The report suggests that front-end engineering design (FEED), detailed design and construction are carried out in strict sequence to minimise confusion, and if not, aggressive risk management should be employed and contingencies should be developed based on those assessments.
Other challenges include transition management, with many projects underestimating offshore hook-up and commissioning effort in terms of time and cost. Subsea work programmes have tended to be more predictable, while drilling and facilities, especially floating production storage and offloading, “present a much larger spread of outcomes in projects”.
Behavioural factors governing the relationships between operators and contractors can have a significant influence on the success of a project, for better or worse. “Many behaviours continue to contribute to poorer project delivery, inflated budgets and schedule, or projects not even getting sanctioned,” the report warns.

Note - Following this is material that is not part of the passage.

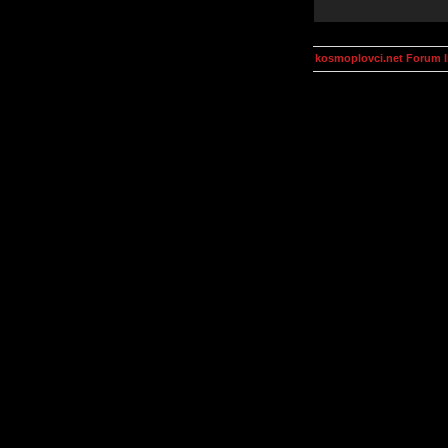
kosmoplovci.net Forum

Corporate behavioural issues identified by the report include excessive micro-management, lack of trust between stakeholders and over-optimistic reporting. “Many (but not all) operators issue too many specifications – many of which are not applicable or even contradictory,” says one contributor quoted by the report. “The larger the operator is, the more paper there is.”
Positive behaviours cited include agility and sense of urgency, devolved decision-making, respect and accountability, with smaller teams generally deemed more efficient and cohesive.
“Effective collaborative teams are smaller and, therefore, cheaper, and generally faster when everyone involved is seeking to deliver the end outcome in the minimum possible time,” according to the OGA report.
Looking at the scope of projects between 2011 and 2016, the report noted that the industry’s ability to deliver projects seems to have improved over time. “Most of the significantly delayed projects were consented between 2011 and 2013,” it states.
The drive for efficiency across oil and gas operations prompted by the sustained oil price decline seems to be having a positive effect on project delivery as well as production efficiency, although the improvements made to project management have been less pronounced.
“There are also encouraging signs that the ability to deliver projects in line with cost and schedule commitments has been improving recently,” said Newcome after the report’s release. “This is aligned to the effort we have seen industry making in the areas of production efficiency and operating costs over the last 18 months.”The challenge for the industry now will be to carry forward these hard-won lessons in leanness and not forget them if and when the oil price rallies to more profitable levels and the times of plenty return.